Now, back to game systems. Kingdom management has been discussed a few times above, its shit, no real choices, and its basically a minigame of advisor juggling you play to not lose. And a money sink since any investment you make pretty much never pays off over the course of the game (which appears to last ~4.5 years ingame time). Basically a vanity thing outside of that (and a bad vanity thing since you don’t even get to see the growth of your stuff).

As for its DND 3.75 system, it’s quite crunchy. Problem is with documentation, and again, unknown bugs affecting behavior. However, I think how the game is constructed/balanced makes it very boring to play past Act 2. The AI in this game is target the first guy they see. So then you munchkin yourself a 50-60 AC tank. And then every character that is not a tank you don’t bother with AC at all, since with dudes running around with +30 to hit, it basically doesn’t matter. Then you get bored. Also what sucks is the degree of prebuffing needed. That super high AC probably has quite a bit of it come from buffs (magic vestment, barkskin, shield, haste, etc).

Though TBH that happened in Deadfire too, except that was due to health regen stacking from Paladins and Chanters and various other items.

I will say I greatly enjoyed how this game really emphasized appropriate spell casting planning.

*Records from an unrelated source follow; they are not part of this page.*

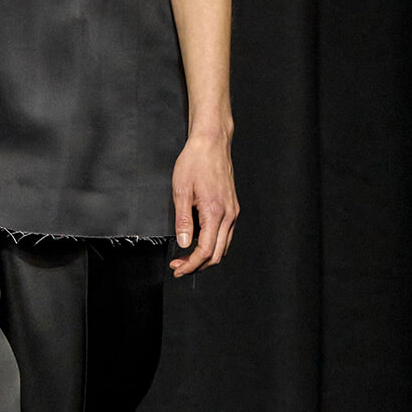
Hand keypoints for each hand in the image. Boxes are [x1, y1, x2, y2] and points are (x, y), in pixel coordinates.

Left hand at [169, 132, 238, 276]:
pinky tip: (197, 240)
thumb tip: (184, 243)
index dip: (191, 265)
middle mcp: (229, 215)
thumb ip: (183, 220)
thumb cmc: (195, 161)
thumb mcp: (181, 190)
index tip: (178, 269)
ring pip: (223, 246)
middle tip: (179, 267)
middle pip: (218, 254)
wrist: (212, 143)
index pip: (206, 251)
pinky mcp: (232, 207)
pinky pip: (225, 234)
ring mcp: (232, 211)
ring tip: (186, 257)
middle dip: (198, 265)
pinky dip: (213, 244)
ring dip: (206, 256)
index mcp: (215, 212)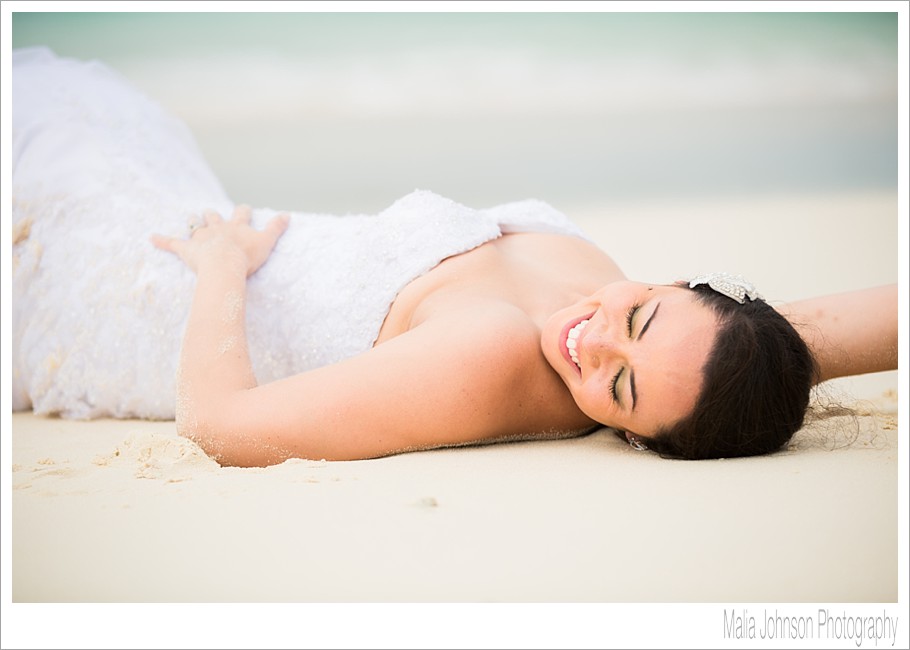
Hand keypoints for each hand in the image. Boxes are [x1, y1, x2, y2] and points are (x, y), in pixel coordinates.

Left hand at [151, 205, 288, 275]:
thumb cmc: (246, 256)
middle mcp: (217, 228)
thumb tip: (288, 214)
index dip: (243, 211)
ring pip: (195, 225)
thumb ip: (277, 228)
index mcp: (236, 226)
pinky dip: (161, 240)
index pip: (241, 213)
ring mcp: (201, 237)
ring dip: (193, 223)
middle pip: (213, 216)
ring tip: (191, 220)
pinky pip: (172, 243)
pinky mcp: (186, 249)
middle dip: (212, 215)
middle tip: (211, 214)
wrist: (224, 265)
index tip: (245, 209)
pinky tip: (151, 237)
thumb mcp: (266, 242)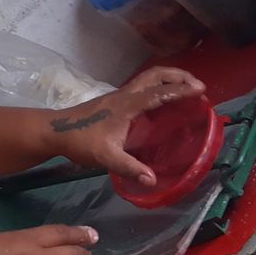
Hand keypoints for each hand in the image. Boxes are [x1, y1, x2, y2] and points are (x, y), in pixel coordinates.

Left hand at [48, 67, 205, 185]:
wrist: (55, 131)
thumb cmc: (80, 141)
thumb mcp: (105, 157)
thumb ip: (129, 168)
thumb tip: (152, 180)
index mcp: (127, 105)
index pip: (158, 92)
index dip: (180, 90)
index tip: (201, 91)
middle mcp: (125, 95)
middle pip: (156, 74)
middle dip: (179, 75)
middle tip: (199, 86)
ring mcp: (121, 95)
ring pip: (149, 78)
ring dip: (171, 79)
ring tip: (189, 88)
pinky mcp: (118, 100)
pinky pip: (145, 87)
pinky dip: (161, 87)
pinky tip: (166, 100)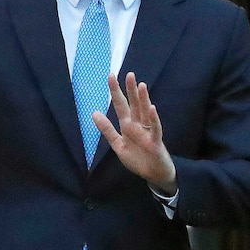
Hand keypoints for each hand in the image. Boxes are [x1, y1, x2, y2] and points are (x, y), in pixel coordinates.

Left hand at [93, 72, 176, 194]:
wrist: (154, 175)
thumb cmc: (138, 159)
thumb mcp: (118, 144)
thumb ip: (107, 129)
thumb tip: (94, 112)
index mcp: (128, 125)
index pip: (120, 105)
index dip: (116, 92)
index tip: (111, 76)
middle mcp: (138, 125)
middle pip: (134, 104)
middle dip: (130, 90)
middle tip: (128, 74)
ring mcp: (147, 132)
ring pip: (145, 112)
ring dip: (143, 99)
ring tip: (141, 85)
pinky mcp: (155, 142)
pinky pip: (155, 129)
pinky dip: (153, 119)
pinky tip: (151, 108)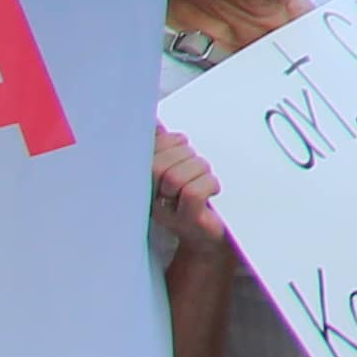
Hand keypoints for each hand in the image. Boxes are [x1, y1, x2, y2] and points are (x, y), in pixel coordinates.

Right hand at [150, 130, 224, 244]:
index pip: (146, 153)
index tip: (181, 144)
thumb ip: (163, 147)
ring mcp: (166, 212)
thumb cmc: (193, 198)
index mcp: (143, 181)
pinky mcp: (187, 221)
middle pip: (159, 165)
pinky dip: (209, 184)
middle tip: (196, 166)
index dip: (168, 142)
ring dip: (200, 170)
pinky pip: (193, 193)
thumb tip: (154, 122)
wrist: (210, 234)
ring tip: (205, 178)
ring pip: (177, 177)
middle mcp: (148, 199)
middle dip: (185, 156)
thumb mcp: (177, 168)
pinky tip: (213, 190)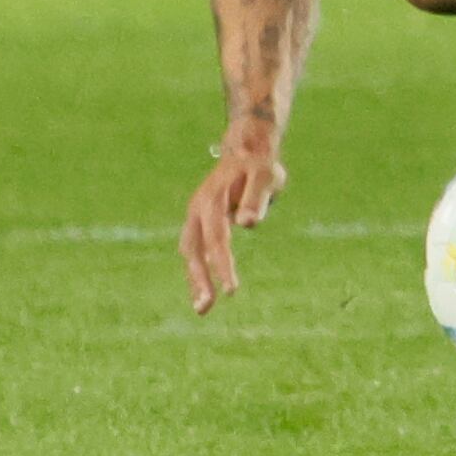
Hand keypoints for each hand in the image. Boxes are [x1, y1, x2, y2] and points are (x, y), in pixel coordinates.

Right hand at [179, 130, 285, 315]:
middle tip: (206, 308)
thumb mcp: (264, 176)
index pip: (217, 239)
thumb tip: (248, 224)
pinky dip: (198, 270)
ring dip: (195, 279)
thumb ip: (256, 198)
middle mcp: (199, 209)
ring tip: (203, 308)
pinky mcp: (200, 221)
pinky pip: (195, 249)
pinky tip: (205, 291)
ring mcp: (196, 215)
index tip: (232, 290)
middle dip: (199, 279)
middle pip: (194, 249)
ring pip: (190, 252)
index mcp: (212, 200)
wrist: (246, 147)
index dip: (222, 265)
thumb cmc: (258, 164)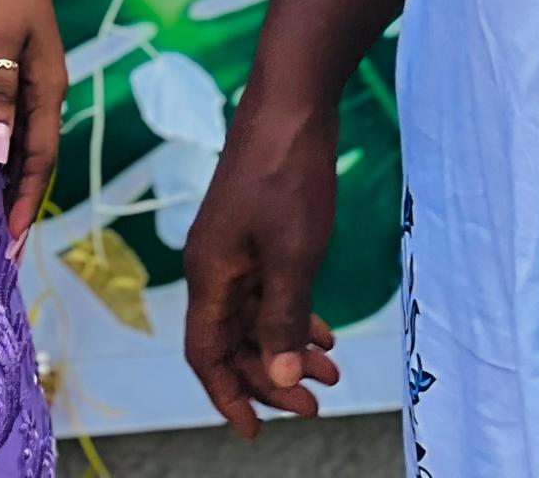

You basically adventure/rest around the availability of Protection/Resistance from Energy, Death Ward, Restoration, Delay Poison, etc.

I enjoyed this game a ton through Act 1, but I paused once I reached Act 2, because I had no clue how to make informed decisions about managing my kingdom. I love the idea of it, but the game needs to document trade-offs much better than it does. And from the sound of things, there needs to be more upside to kingdom management.

I really did enjoy the D&D crunchiness, though – so much so that I’ve gotten back into the 5th edition big time, DMing games for my family and playing one play-by-post game online. If I ever get a free Saturday, I’m going to go to my FLGS for an Adventurers League session.